• EXTRACTED DATA
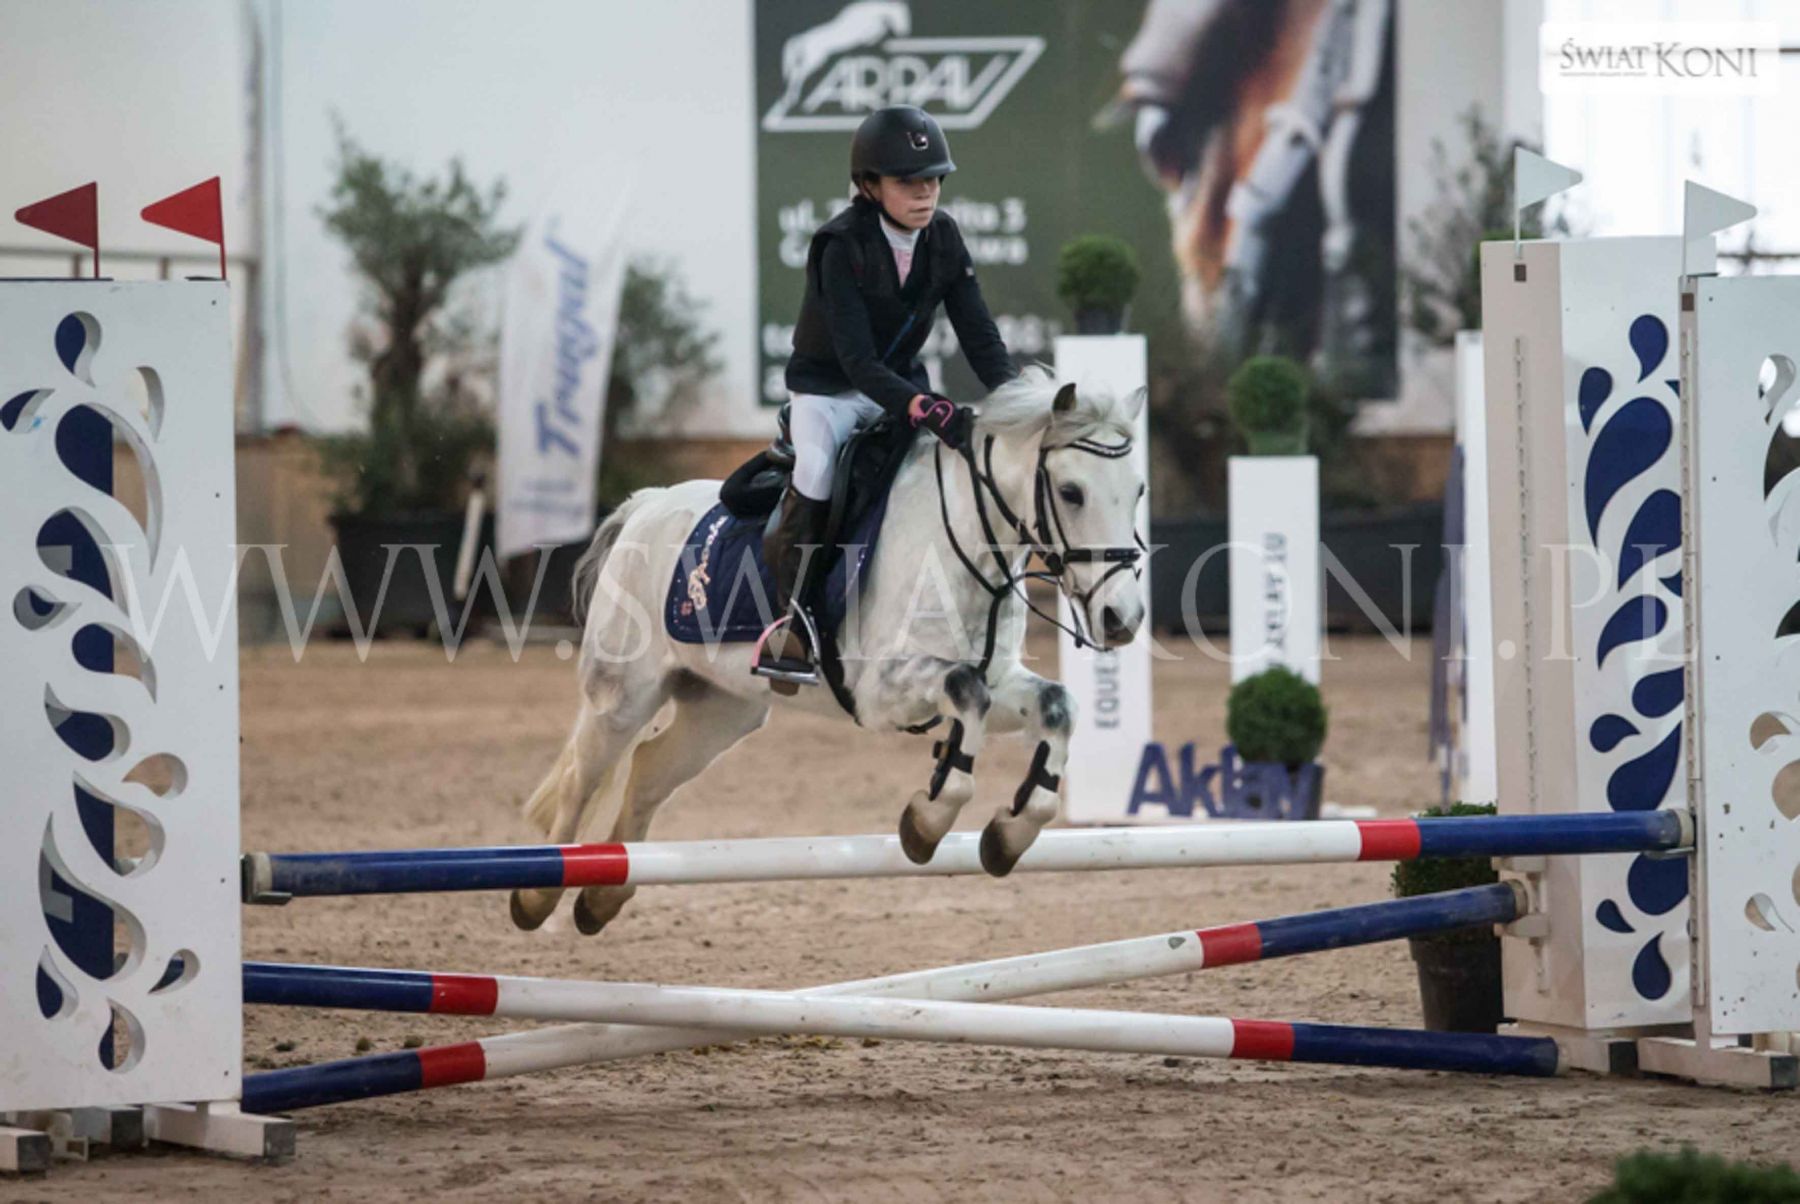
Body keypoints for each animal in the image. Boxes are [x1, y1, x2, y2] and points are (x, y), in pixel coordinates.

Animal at [508, 366, 1148, 936]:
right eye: (1070, 492)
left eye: (1138, 490)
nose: (1122, 620)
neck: (966, 540)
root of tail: (645, 504)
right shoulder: (883, 690)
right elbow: (967, 696)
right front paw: (927, 820)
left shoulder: (1001, 677)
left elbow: (1055, 707)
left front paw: (1007, 834)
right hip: (621, 696)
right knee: (582, 780)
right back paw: (537, 894)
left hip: (722, 710)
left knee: (647, 772)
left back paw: (601, 898)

• AIM OF THE EXERCISE
Transcribe the material exactly, leaving every picture out.

• RESPONSE AREA
Body keypoints for each animal in the image. Boxes are [x1, y1, x2, y2] and points are (x, y), in pixel coordinates.

Animal at [508, 366, 1148, 936]:
right eye: (1070, 492)
left eye: (1138, 490)
nose: (1122, 620)
neck: (966, 540)
root of tail: (645, 504)
right shoulder: (883, 690)
right elbow: (967, 696)
right front paw: (927, 820)
left shoulder: (1001, 677)
left elbow: (1055, 707)
left front paw: (1007, 834)
right hip: (621, 696)
right knee: (582, 780)
right back paw: (537, 894)
left hip: (722, 710)
left knee: (647, 772)
left back paw: (601, 898)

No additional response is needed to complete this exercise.